- _SET OF TASKS_
(1) In the FAQ on switching behavioral health billing companies, how long do ERA and EFT re-enrollments with payers often take?
(2) Write the next part of the FAQ on switching behavioral health billing companies, picking up from where it stops.

Frequently Asked Questions
How long does it take to switch behavioral health billing companies?
Plan on 60–90 days from signing with a new biller to a fully stable state. The first clean claims usually go out within the first 2–3 weeks, but ERA and EFT re-enrollments with payers often take 30–45 days, and inherited AR cleanup runs through the first 90 days.
Who works my open AR when I switch billers?
That should be decided in writing before you give notice. The cleanest arrangement is the outgoing biller continues working pre-cutover claims for 60–90 days while the new biller handles everything from the cutover date forward. If the outgoing relationship is too strained, the new biller inherits all AR and prices accordingly.
What data do I need to export from my current billing company?
At minimum: current AR aging by payer, 12 months of claim history with statuses, all EOBs and ERAs, patient demographic and insurance files, payer contracts and fee schedules, clearinghouse enrollment records, and credentialing and CAQH files. Pull this while the relationship is still cordial.
Will my collections drop during the transition?

- _EXTRACTED RECORDS_
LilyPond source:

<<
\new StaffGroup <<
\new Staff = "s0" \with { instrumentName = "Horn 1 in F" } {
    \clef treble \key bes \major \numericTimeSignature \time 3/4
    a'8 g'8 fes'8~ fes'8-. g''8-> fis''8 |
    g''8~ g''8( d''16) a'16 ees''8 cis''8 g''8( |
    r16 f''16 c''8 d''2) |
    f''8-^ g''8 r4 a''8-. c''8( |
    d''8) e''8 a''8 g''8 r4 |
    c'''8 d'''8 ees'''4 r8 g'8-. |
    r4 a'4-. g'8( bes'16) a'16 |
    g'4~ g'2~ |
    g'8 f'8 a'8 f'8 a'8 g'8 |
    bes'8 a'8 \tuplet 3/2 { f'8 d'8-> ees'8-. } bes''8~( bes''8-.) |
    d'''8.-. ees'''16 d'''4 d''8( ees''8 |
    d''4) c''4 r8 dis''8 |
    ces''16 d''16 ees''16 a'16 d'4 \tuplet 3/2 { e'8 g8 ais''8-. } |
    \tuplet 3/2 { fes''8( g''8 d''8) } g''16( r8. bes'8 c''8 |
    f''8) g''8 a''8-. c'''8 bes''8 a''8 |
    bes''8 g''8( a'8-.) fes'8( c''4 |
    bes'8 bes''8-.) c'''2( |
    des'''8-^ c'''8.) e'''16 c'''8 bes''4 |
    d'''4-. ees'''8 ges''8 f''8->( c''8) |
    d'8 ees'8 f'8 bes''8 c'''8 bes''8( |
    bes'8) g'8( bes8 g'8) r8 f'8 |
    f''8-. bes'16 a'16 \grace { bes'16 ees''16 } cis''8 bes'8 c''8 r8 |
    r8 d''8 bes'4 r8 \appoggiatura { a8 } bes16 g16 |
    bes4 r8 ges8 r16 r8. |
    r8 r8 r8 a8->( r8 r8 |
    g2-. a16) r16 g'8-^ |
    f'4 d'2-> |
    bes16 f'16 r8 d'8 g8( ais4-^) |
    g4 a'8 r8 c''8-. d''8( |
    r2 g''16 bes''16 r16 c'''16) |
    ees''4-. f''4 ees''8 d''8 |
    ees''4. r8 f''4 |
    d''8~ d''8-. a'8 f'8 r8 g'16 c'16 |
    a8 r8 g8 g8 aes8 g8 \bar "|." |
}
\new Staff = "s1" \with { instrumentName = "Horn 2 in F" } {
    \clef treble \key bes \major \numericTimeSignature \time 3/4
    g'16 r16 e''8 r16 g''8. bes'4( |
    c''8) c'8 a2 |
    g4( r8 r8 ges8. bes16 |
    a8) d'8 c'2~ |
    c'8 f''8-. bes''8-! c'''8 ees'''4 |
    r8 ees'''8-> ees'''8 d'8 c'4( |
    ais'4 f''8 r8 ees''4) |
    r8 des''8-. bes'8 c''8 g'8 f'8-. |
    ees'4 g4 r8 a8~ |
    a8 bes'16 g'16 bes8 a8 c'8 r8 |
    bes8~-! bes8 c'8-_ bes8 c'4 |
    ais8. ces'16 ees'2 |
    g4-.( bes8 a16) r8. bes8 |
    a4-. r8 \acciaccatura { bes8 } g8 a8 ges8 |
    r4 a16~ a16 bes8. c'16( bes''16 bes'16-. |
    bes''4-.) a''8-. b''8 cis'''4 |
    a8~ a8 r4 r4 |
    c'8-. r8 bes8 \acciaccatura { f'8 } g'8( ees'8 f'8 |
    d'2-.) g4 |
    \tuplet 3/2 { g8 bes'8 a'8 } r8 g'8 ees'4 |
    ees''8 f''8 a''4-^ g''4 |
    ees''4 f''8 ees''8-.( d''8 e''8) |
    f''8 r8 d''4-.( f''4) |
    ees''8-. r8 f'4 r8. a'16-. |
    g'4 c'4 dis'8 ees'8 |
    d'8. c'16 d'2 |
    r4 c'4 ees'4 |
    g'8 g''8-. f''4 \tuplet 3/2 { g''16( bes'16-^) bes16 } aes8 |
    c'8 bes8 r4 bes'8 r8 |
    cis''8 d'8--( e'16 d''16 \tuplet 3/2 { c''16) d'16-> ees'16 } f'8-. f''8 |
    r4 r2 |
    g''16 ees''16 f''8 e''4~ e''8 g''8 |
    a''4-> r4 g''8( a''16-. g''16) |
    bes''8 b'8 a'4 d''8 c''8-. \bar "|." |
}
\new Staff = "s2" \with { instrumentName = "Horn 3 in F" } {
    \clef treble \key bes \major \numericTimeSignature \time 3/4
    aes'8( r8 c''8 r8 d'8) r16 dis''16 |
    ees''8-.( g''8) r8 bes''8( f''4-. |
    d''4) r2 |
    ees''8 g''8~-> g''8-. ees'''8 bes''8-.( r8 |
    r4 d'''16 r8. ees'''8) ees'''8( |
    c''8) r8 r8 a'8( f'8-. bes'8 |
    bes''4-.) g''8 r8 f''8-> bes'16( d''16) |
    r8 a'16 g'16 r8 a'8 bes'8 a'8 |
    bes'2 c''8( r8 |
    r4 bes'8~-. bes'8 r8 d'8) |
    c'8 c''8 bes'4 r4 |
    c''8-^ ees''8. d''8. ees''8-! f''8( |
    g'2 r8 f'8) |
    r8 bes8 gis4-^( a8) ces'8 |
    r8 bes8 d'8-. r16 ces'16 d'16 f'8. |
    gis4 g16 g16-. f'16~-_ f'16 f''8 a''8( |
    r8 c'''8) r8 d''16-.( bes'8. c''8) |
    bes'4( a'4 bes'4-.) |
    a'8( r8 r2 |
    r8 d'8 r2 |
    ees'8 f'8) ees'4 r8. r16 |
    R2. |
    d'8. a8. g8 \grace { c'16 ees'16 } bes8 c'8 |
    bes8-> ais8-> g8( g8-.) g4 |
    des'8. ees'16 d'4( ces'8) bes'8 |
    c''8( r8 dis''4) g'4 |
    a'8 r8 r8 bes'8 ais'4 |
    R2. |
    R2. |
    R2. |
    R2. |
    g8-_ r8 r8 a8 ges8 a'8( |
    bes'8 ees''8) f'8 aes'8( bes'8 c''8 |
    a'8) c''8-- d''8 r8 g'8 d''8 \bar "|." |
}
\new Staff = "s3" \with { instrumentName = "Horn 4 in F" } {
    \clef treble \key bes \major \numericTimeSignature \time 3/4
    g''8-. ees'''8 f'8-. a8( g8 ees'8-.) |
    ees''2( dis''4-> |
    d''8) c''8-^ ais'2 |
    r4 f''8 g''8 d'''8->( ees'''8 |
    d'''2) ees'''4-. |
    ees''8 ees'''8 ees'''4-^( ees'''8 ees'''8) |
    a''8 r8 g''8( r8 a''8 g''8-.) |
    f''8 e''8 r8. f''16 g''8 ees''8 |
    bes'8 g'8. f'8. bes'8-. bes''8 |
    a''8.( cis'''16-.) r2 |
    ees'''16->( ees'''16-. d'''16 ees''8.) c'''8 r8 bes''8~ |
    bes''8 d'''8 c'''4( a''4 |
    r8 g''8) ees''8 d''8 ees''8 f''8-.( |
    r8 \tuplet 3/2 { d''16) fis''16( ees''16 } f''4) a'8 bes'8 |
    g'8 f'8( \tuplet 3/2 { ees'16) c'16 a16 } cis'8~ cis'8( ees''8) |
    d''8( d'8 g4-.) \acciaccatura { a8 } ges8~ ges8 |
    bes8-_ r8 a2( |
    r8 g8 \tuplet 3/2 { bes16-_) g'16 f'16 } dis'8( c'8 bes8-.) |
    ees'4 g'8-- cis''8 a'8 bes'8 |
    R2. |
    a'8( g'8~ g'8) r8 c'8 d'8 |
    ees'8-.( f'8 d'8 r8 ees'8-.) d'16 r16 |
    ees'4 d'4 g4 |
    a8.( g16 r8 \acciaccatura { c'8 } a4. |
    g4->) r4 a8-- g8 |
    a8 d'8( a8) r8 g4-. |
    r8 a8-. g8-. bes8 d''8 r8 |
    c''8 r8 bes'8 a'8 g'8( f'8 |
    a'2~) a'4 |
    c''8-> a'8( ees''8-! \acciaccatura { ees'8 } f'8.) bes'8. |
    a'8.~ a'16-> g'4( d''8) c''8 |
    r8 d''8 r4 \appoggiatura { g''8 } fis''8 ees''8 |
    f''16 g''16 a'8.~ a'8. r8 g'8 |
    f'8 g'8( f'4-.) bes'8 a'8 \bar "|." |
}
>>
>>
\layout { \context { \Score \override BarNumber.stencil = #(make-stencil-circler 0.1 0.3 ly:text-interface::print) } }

- _ANSWER SET_
(1) 30–45 days

(2)
Usually yes, temporarily — most commonly in months two and three as old claims age out and new claims are still moving through first-payer cycles. A competent new biller should show aging compression and improving collections by month four.
Should I give notice to my current biller before signing a new one?
No. Sign the new contract, build the transition plan, then give notice. Terminating first leaves you negotiating from weakness and at risk of losing access to data and portals before you’re ready.
What’s the single most important question to ask a new behavioral health biller?
Ask them to walk through their denial workflow in specifics — who touches a denial on day one, what the turnaround is to appeal, and what their success rate looks like on common behavioral health denials like 90837 downcodes and medical necessity denials on residential. Vague answers here predict vague performance.
Not sure where your billing is leaking?
Global AHS will audit your last 6 months of billing for free. We pull denials, aged AR, timely filing misses, undercoded services, and underpaid claims, then hand you a written report showing the exact gaps and what they’re costing you. No commitment, no sales pressure — just your numbers, laid bare.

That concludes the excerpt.